When the force is not constant during the motion the work is calculated by integration. Have you studied calculus?

ehild

 

[Miraj Kayastha]

Yes I have.

 

[ehild]

The work done along a curved path is $W=\int F_s d_s$ where Fs is the component of the force tangent to the segment of the curve and ds is the length of the line segment. If you apply a force of constant magnitude, always tangent to the curve, $W=F \int d_s =F L$ where L is the length of the curve. The work is not zero along a closed loop.

If you push a crate along a rough horizontal surface with force F you do F*D work during D distance. When you push it back with force of the same magnitude, you do F*D work again. The displacement is zero, but the net work is not.

In general, the work depends on the way it is done. The conservative forces are exceptions, their work does not depend on the path taken between the initial and final points.

ehild

 

[Miraj Kayastha]

If you push a crate along a rough horizontal surface with force F you do F*D work during D distance. When you push it back with force of the same magnitude, you do F*D work again. The displacement is zero, but the net work is not.
ehild

Here when you said "when we push it back with the same magnitude, you do F x D work again" I think we should also account the direction of the force because the force is constant both in magnitude and direction throughout the motion. So shouldn't the work done by the force on the crate when crate is coming back be - F x D ?
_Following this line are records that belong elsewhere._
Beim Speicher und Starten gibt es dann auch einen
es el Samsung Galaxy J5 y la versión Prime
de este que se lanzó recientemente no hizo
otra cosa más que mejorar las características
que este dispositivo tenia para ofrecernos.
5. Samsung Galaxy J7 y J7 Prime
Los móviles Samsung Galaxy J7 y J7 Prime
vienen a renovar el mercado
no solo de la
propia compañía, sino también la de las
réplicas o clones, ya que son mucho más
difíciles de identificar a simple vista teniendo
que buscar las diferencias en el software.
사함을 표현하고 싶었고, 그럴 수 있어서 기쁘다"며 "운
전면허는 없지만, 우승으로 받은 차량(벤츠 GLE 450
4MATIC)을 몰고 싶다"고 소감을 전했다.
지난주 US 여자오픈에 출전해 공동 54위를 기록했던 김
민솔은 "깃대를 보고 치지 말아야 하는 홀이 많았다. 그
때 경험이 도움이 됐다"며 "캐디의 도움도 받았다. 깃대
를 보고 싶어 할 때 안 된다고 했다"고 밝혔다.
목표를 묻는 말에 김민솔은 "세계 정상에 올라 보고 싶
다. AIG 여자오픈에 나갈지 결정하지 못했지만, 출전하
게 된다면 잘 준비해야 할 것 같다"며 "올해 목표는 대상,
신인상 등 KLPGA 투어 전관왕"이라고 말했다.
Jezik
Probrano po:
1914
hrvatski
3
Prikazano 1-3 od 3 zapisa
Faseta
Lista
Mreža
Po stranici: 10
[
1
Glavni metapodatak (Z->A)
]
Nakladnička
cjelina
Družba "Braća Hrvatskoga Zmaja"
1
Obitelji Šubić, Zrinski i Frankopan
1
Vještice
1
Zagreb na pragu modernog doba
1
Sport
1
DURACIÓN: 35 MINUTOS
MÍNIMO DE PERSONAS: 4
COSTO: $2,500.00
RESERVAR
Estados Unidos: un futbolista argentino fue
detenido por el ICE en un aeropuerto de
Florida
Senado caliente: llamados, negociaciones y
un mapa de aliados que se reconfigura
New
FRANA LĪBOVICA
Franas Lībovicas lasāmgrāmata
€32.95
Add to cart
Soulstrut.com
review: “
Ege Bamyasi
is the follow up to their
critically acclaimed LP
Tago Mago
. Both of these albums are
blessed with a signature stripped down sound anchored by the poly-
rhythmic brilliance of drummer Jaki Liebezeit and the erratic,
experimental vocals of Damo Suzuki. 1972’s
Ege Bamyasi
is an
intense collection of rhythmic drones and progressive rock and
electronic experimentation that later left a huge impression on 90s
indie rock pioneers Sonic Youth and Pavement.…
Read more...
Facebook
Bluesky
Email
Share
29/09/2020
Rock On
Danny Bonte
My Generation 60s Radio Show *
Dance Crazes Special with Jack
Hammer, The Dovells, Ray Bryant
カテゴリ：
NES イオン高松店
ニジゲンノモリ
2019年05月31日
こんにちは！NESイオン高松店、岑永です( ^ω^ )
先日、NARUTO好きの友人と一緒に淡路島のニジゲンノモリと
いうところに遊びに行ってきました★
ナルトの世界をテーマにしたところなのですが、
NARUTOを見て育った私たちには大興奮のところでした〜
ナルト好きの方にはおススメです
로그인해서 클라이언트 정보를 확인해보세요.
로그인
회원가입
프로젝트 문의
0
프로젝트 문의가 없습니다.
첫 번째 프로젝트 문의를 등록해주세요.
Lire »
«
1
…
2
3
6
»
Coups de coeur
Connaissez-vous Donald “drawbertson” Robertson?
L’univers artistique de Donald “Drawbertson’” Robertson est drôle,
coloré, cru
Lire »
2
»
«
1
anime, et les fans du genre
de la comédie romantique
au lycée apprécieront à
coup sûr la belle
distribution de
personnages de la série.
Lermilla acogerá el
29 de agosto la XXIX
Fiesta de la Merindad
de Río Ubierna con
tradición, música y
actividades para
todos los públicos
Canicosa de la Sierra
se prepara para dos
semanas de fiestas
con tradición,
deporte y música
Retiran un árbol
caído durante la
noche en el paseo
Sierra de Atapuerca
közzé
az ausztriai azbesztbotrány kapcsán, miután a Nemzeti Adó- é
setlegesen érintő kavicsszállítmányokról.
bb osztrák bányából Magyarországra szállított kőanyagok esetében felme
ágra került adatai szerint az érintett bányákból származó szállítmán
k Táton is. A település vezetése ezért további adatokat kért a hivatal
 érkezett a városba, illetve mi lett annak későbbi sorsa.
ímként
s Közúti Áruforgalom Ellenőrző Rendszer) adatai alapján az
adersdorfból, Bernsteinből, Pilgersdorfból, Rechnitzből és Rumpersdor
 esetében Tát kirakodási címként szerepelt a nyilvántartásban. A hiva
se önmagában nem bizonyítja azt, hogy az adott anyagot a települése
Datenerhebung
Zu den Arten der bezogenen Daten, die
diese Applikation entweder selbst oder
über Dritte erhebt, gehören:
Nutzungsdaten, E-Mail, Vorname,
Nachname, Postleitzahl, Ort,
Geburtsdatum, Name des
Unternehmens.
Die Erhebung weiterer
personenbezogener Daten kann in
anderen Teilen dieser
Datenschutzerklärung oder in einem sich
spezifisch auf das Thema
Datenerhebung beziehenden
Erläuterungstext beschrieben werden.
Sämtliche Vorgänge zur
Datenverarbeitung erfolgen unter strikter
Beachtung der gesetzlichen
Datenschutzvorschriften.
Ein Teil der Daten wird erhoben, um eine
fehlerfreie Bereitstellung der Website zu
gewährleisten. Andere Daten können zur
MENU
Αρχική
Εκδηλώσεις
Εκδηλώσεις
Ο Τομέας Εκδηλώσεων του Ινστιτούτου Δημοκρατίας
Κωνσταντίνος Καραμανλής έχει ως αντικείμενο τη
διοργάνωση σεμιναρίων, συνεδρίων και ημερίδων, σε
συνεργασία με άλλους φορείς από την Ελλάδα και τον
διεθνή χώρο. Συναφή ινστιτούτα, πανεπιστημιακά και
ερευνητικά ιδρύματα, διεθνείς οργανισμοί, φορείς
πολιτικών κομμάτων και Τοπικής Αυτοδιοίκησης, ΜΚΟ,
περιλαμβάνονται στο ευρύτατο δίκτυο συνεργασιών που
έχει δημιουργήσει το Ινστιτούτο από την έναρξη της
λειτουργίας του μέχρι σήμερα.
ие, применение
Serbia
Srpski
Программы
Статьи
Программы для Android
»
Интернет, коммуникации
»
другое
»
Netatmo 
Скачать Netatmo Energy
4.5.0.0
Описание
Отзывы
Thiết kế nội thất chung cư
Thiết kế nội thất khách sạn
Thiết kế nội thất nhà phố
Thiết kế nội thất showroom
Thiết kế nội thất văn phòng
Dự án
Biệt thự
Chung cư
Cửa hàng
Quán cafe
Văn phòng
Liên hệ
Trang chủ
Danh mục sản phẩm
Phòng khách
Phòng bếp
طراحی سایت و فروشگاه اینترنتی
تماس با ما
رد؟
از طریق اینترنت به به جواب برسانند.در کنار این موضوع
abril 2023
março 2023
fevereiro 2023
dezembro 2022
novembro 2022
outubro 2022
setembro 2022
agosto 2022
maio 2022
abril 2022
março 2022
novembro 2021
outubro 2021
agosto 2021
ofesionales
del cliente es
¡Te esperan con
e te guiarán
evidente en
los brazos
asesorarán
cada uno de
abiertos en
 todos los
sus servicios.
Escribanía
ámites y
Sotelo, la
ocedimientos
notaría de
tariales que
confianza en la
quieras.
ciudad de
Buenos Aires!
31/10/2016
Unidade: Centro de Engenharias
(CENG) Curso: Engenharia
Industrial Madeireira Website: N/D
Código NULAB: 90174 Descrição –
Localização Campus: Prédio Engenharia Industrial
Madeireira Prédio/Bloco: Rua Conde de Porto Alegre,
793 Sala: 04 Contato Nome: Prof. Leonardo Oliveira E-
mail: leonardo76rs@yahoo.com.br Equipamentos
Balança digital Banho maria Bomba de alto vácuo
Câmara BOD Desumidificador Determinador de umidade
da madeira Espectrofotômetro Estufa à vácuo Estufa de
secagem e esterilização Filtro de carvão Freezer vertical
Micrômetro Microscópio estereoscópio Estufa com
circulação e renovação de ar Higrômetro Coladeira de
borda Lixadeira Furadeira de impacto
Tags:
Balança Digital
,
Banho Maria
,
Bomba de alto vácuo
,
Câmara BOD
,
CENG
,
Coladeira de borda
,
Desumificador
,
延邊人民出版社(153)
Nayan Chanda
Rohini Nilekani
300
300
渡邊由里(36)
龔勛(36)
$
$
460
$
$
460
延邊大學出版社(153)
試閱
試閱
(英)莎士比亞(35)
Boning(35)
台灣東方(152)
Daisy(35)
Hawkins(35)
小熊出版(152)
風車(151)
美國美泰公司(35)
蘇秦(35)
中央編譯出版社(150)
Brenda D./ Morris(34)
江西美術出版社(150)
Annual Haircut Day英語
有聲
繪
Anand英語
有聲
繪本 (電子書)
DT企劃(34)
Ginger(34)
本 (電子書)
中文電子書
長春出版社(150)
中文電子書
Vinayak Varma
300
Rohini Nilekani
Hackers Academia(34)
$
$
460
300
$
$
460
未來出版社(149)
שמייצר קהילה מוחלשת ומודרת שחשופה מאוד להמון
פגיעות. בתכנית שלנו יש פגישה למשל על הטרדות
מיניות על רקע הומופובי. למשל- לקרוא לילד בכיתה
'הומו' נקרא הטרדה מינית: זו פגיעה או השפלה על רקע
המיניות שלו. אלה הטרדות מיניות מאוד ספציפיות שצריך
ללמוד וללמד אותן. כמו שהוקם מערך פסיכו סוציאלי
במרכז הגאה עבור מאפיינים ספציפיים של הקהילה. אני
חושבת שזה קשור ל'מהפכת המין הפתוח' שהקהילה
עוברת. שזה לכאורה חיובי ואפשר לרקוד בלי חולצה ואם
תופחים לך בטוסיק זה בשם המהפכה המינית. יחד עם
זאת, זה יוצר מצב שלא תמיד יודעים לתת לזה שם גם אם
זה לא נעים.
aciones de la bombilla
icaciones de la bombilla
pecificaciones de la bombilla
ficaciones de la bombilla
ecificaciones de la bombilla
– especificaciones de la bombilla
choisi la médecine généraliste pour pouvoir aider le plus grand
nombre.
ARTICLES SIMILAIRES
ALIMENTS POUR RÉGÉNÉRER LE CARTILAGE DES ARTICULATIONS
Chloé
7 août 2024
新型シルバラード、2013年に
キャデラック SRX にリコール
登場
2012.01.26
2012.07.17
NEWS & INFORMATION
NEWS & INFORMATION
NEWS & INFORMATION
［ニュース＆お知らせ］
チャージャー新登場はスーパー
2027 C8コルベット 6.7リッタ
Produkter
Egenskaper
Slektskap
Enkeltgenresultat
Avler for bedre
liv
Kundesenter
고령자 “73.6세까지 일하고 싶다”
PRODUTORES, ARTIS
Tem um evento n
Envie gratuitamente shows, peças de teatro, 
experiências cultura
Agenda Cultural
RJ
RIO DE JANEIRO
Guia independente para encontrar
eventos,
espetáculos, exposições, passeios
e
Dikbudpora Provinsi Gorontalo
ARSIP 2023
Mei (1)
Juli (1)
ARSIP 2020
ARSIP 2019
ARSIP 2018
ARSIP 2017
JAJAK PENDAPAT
And then the net work is zero.

 

[jbriggs444]

Here when you said "when we push it back with the same magnitude, you do F x D work again" I think we should also account the direction of the force because the force is constant both in magnitude and direction throughout the motion. So shouldn't the work done by the force on the crate when crate is coming back be - F x D ?

The D in the work formula is not a "distance". It is a "displacement". The distinction is that a distance is always positive and has no direction. A displacement has a direction.

When you push the crate back toward the starting point, both force and direction are reversed. So it's -F x -D.

 

[ehild]

The elementary work can be written either as dot product of the force vector with the displacement vector, $dW=\vec F \cdot \vec{dr}$ or as the product of two scalars, Fs the component of force along the path taken and the elementary path length, ds dW=F_sd_s.

ehild